Text
=-=-=
Among other BIG news is that we are moving. It's time for this family to get out of the city. In my blogger profile you can see that we "live a simple life too close to the city and longing for the country." Well, dear readers, it's going to happen. We've prayed and prayed that God would make His will known to us and open a door somewhere, somehow, and He's finally done so. He's stretched our patience and proven His love yet again.
In just a little over a month, we will be relocating back to the upstate of South Carolina, near family and in our hometown where we met and were married. We have rented a beautiful house on a country road with two acres of yard. This 3-bedroom house is almost twice the size of the condo we're in now and has more kitchen cabinets than I will know what to do with. I seriously wonder if I could place one dish inside each cabinet and still have storage space left over. That's okay, though--I'll figure it out. I'm also especially looking forward to having a washer and dryer in my own living quarters instead of having to walk outside to the end of the building and then pay $10 per week to do the laundry. AND the rent is HALF our mortgage payment! God has provided a cute married couple to rent our condo here, which was also a big answer to prayer.
=-=-=
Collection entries

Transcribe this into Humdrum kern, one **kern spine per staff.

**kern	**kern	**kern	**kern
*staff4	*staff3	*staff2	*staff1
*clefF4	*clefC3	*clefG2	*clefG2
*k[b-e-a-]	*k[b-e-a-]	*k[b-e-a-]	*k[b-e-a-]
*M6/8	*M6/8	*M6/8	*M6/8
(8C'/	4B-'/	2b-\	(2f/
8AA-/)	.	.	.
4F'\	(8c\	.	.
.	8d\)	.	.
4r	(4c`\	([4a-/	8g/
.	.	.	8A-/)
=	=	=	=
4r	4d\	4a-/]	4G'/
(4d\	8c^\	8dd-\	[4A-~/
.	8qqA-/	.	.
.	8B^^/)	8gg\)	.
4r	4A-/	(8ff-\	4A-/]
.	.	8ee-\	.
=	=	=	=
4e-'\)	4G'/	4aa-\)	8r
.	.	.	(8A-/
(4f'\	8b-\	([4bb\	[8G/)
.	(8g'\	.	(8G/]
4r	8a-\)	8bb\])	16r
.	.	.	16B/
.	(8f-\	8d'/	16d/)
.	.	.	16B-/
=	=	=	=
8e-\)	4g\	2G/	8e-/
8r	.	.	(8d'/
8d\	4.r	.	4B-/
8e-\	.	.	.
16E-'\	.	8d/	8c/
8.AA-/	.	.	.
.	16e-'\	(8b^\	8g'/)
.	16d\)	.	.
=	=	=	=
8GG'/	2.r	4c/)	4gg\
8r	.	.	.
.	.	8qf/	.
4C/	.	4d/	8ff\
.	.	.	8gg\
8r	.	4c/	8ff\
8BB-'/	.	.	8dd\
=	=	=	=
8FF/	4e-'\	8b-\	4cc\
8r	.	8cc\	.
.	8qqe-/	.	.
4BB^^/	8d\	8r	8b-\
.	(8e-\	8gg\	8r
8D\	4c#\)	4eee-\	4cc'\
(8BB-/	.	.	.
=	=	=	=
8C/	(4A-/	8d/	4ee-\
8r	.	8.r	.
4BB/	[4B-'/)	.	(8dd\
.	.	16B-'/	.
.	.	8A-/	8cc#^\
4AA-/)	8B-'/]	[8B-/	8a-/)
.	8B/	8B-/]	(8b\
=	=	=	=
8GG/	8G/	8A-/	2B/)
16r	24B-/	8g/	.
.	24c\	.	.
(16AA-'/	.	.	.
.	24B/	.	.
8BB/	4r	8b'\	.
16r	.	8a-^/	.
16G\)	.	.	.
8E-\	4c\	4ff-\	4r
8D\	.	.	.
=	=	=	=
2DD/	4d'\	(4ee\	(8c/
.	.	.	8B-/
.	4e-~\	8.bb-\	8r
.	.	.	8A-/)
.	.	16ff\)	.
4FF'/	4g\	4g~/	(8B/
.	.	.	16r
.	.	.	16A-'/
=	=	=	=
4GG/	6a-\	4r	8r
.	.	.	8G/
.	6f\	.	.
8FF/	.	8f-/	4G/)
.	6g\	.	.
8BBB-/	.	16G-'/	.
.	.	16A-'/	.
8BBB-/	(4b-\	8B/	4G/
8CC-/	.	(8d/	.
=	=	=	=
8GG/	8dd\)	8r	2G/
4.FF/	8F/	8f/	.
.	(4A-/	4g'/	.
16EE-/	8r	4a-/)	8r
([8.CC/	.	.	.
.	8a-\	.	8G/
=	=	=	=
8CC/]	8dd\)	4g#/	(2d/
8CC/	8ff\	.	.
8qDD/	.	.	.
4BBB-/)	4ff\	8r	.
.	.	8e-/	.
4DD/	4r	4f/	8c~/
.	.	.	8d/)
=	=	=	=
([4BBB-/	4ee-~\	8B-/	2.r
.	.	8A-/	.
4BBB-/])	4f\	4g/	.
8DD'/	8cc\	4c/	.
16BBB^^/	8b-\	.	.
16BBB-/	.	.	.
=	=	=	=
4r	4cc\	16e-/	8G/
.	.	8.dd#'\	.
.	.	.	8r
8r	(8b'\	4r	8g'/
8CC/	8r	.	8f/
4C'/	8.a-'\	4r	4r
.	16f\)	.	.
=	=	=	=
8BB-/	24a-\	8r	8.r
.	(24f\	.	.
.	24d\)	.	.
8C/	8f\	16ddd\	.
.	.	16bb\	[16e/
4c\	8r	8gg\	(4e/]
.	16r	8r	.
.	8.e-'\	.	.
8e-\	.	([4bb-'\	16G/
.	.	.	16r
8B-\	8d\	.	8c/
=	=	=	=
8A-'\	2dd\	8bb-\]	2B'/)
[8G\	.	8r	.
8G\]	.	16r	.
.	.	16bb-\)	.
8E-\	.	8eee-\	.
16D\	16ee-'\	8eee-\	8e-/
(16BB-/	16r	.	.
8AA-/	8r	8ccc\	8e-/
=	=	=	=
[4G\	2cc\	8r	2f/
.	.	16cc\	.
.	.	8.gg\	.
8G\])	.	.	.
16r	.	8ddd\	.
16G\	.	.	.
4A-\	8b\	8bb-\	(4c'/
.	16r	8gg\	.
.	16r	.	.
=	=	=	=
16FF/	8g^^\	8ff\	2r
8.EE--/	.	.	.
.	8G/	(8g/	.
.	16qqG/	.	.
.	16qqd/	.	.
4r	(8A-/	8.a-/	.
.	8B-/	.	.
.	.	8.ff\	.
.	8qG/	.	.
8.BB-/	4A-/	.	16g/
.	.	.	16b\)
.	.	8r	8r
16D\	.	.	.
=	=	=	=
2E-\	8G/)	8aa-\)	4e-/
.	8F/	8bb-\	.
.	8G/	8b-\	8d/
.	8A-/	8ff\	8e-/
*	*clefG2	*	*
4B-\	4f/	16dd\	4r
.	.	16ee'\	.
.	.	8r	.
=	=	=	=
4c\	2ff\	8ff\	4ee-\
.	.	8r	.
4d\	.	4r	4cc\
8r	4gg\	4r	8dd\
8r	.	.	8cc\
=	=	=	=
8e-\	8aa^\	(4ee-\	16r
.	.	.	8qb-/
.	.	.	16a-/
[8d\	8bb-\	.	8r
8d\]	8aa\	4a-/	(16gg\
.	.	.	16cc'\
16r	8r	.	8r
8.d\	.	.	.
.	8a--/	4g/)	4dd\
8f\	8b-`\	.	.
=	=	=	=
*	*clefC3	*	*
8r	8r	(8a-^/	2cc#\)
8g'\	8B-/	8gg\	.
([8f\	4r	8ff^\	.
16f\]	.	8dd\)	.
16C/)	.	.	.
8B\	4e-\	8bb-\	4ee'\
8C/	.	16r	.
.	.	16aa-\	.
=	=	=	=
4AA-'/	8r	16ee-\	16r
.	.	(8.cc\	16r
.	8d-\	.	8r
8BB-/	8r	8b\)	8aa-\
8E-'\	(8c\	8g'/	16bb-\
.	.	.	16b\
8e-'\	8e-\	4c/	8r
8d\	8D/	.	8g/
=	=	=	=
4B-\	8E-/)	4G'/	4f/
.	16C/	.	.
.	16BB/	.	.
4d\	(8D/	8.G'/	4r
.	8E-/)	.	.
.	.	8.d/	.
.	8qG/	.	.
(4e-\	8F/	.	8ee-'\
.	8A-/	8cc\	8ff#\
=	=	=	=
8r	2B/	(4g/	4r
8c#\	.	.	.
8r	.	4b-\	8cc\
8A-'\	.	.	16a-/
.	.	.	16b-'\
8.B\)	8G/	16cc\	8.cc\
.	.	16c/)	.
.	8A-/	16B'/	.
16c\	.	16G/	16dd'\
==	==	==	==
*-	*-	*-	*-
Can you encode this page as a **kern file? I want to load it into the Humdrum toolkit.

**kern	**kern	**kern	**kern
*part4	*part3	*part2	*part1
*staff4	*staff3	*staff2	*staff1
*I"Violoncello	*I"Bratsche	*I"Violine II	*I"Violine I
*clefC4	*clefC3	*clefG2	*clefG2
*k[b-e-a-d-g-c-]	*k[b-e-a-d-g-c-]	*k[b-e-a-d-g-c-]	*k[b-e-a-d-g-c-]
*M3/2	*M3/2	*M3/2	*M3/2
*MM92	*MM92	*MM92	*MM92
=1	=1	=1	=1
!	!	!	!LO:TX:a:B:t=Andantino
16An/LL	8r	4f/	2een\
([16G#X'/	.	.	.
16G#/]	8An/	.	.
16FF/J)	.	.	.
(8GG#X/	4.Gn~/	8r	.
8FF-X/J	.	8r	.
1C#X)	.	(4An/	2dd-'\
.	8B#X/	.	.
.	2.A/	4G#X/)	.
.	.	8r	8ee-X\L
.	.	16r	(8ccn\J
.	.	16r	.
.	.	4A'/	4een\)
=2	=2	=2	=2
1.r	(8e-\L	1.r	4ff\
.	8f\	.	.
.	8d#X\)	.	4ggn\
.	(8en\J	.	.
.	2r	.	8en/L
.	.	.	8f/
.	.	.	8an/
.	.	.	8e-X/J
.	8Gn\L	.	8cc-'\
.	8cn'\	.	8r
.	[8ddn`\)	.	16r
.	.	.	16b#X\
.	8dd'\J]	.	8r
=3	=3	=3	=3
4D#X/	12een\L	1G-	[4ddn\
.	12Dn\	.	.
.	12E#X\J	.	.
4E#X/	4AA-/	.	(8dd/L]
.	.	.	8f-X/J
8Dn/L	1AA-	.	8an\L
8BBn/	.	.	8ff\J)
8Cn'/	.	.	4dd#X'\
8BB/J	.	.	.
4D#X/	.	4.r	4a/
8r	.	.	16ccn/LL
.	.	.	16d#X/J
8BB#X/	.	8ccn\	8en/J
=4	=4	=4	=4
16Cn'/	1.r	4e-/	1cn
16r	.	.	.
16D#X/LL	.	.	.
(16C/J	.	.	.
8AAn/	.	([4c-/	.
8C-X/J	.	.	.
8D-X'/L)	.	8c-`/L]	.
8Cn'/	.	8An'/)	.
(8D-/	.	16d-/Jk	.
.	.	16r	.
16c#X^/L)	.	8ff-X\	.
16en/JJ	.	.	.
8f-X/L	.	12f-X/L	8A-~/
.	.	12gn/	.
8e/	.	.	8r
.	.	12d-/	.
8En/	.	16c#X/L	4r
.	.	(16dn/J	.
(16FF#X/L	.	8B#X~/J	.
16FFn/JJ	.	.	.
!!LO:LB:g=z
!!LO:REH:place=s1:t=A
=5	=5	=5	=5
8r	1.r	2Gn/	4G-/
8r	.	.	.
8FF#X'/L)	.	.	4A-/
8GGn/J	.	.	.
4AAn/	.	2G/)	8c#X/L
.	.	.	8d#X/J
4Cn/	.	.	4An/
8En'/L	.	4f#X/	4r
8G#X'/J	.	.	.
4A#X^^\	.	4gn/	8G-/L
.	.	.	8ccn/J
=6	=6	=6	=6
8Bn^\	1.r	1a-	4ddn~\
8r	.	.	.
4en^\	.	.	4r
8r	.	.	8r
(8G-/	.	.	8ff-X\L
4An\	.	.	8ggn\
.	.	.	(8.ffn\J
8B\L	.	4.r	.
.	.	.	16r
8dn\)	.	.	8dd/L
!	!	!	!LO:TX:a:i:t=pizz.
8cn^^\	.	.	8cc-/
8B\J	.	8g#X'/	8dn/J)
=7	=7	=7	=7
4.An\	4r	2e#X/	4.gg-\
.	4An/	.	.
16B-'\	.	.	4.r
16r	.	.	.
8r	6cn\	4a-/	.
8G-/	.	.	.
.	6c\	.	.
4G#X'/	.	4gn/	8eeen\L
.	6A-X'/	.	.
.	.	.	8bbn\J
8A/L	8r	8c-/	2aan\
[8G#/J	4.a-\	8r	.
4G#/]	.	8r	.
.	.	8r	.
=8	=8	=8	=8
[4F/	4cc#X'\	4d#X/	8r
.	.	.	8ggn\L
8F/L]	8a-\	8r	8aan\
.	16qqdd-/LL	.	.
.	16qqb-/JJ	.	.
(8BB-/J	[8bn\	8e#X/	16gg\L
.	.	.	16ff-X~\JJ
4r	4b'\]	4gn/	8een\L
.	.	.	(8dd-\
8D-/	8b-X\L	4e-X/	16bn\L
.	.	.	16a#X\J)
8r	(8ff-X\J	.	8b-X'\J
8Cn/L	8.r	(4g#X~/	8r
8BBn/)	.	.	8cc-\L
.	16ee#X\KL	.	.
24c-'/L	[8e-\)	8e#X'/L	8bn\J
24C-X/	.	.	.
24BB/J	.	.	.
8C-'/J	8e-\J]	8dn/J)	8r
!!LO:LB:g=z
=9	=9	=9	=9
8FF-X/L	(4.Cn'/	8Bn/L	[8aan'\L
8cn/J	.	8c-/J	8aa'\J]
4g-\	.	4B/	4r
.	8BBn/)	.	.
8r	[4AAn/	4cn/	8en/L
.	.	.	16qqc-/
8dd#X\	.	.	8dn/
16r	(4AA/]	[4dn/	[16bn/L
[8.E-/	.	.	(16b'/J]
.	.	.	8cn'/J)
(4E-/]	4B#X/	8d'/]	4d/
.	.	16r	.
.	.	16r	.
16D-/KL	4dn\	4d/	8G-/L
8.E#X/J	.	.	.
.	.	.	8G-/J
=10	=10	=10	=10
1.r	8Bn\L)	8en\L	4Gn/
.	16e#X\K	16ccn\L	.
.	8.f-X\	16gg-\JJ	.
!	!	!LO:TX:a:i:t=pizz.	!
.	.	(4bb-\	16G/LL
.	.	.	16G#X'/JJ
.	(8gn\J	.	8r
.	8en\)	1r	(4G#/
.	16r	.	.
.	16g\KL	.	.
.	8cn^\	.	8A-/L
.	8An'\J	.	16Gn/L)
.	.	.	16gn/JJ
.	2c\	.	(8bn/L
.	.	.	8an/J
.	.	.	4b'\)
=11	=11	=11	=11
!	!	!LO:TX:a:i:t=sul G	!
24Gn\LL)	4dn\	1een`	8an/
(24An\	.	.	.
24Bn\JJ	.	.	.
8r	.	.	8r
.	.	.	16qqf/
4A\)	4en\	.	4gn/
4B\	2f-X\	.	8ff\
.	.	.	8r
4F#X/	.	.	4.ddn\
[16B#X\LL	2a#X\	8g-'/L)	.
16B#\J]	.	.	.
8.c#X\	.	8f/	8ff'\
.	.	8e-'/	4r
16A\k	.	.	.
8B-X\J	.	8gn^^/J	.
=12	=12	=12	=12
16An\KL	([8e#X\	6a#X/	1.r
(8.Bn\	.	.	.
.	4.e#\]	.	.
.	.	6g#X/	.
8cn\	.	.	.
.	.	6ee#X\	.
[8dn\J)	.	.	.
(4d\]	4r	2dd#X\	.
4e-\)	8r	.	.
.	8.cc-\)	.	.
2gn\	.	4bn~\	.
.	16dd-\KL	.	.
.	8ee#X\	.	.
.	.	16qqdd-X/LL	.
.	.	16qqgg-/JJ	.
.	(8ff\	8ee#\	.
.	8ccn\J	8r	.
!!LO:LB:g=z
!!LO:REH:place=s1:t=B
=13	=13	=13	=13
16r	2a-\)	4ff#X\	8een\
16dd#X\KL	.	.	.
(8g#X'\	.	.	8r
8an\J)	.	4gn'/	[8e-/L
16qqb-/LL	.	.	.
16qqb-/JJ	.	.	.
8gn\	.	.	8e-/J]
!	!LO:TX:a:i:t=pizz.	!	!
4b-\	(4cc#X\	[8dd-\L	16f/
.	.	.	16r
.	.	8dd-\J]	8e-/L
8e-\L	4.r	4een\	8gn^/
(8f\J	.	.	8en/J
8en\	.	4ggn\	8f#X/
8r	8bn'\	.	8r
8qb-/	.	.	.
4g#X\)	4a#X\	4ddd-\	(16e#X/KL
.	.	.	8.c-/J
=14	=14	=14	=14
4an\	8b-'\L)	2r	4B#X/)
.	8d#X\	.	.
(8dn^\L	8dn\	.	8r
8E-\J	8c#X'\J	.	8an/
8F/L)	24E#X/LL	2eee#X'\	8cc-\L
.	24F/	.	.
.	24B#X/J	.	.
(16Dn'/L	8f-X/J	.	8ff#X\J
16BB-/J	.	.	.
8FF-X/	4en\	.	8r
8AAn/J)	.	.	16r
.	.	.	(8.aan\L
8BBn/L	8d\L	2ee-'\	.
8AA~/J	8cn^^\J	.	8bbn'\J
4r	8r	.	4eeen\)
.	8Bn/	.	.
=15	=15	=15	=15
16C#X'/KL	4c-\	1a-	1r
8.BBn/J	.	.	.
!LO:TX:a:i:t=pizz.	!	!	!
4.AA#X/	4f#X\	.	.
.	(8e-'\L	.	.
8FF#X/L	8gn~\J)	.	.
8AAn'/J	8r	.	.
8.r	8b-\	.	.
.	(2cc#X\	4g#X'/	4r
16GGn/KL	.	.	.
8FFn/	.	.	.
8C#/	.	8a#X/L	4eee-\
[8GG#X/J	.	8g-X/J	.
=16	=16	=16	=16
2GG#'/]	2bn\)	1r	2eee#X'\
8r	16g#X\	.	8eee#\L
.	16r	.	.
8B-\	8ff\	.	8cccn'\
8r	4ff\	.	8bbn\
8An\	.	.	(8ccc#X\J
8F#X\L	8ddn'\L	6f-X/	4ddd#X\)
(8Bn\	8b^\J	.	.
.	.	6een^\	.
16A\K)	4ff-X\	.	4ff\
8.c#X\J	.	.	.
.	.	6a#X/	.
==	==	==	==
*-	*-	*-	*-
=-=-=
What to do
In the moving announcement, how much yard comes with the rented house on the country road? None of this data is needed.

Response to this exercise
Two acres.